## DIRECTIVE
Write out the text of these rows again with "Run For Cause" switched to "Walk For Cause" everywhere and nothing else changed. Leave out the pictures.

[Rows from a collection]
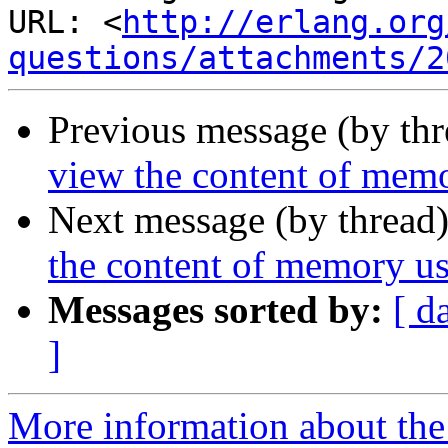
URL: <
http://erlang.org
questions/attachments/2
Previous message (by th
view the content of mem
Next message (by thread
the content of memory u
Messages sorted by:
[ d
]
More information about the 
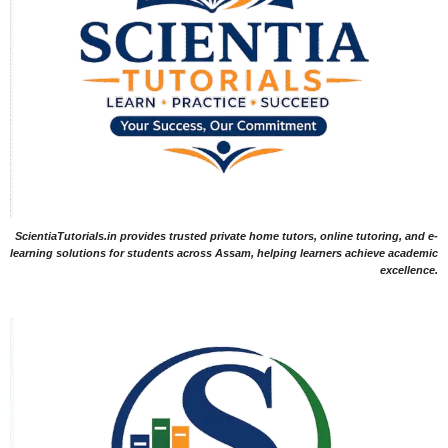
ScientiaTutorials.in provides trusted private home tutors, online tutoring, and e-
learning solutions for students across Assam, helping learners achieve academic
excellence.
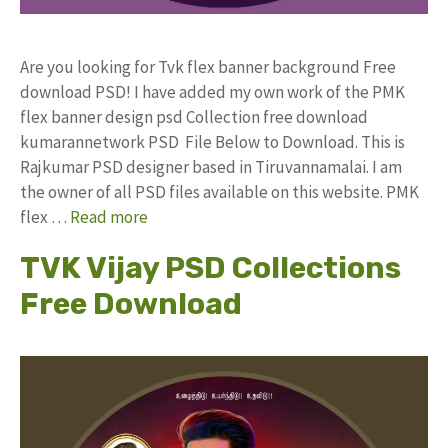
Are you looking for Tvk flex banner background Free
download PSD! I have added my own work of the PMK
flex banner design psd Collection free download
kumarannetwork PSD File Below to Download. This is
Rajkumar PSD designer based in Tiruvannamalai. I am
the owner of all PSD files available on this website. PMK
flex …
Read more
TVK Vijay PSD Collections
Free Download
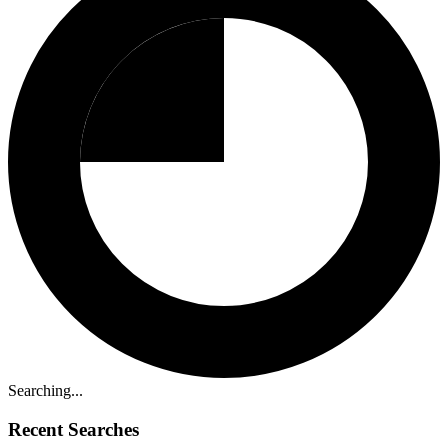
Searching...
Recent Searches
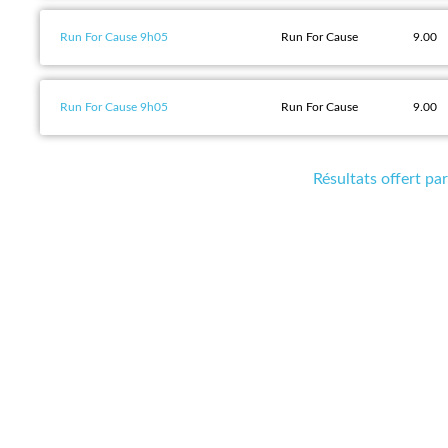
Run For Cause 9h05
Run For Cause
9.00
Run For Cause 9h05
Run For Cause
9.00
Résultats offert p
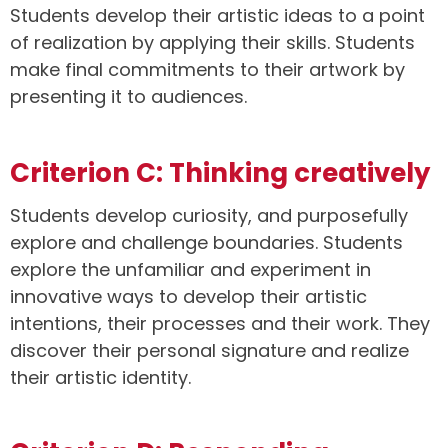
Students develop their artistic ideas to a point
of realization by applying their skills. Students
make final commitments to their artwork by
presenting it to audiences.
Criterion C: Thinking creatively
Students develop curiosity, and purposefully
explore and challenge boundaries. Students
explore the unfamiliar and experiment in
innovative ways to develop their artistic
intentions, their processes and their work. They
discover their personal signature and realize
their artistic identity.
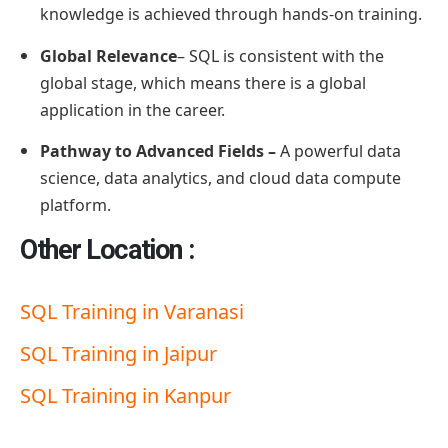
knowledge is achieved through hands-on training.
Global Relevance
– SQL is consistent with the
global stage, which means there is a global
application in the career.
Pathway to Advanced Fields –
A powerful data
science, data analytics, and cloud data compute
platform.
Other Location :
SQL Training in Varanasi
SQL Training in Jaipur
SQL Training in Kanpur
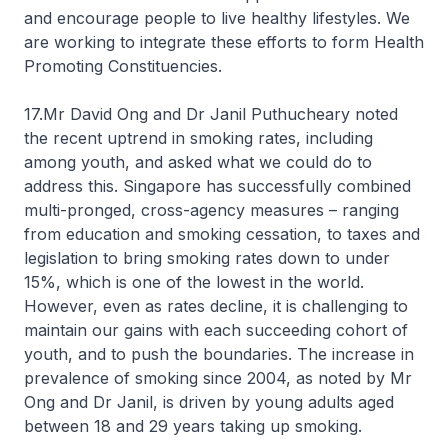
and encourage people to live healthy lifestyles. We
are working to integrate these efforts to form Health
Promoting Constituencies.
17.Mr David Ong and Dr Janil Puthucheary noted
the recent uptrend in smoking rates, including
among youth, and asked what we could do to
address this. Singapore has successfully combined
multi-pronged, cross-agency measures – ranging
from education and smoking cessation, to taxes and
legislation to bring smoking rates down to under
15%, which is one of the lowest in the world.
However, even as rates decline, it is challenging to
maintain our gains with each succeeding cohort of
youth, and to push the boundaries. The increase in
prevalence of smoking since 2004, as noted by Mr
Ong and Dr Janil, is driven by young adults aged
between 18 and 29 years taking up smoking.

## RESPONSE FOR THIS EXERCISE
URL: <
http://erlang.org
questions/attachments/2
Previous message (by th
view the content of mem
Next message (by thread
the content of memory u
Messages sorted by:
[ d
]
More information about the 
ScientiaTutorials.in provides trusted private home tutors, online tutoring, and e-
learning solutions for students across Assam, helping learners achieve academic
excellence.
Are you looking for Tvk flex banner background Free
download PSD! I have added my own work of the PMK
flex banner design psd Collection free download
kumarannetwork PSD File Below to Download. This is
Rajkumar PSD designer based in Tiruvannamalai. I am
the owner of all PSD files available on this website. PMK
flex …
Read more
TVK Vijay PSD Collections
Free Download
Searching...
Recent Searches
Walk For Cause 9h05
Walk For Cause
9.00
Walk For Cause 9h05
Walk For Cause
9.00
Résultats offert p
Students develop their artistic ideas to a point
of realization by applying their skills. Students
make final commitments to their artwork by
presenting it to audiences.
Criterion C: Thinking creatively
Students develop curiosity, and purposefully
explore and challenge boundaries. Students
explore the unfamiliar and experiment in
innovative ways to develop their artistic
intentions, their processes and their work. They
discover their personal signature and realize
their artistic identity.
knowledge is achieved through hands-on training.
Global Relevance
– SQL is consistent with the
global stage, which means there is a global
application in the career.
Pathway to Advanced Fields –
A powerful data
science, data analytics, and cloud data compute
platform.
Other Location :
SQL Training in Varanasi
SQL Training in Jaipur
SQL Training in Kanpur
and encourage people to live healthy lifestyles. We
are working to integrate these efforts to form Health
Promoting Constituencies.
17.Mr David Ong and Dr Janil Puthucheary noted
the recent uptrend in smoking rates, including
among youth, and asked what we could do to
address this. Singapore has successfully combined
multi-pronged, cross-agency measures – ranging
from education and smoking cessation, to taxes and
legislation to bring smoking rates down to under
15%, which is one of the lowest in the world.
However, even as rates decline, it is challenging to
maintain our gains with each succeeding cohort of
youth, and to push the boundaries. The increase in
prevalence of smoking since 2004, as noted by Mr
Ong and Dr Janil, is driven by young adults aged
between 18 and 29 years taking up smoking.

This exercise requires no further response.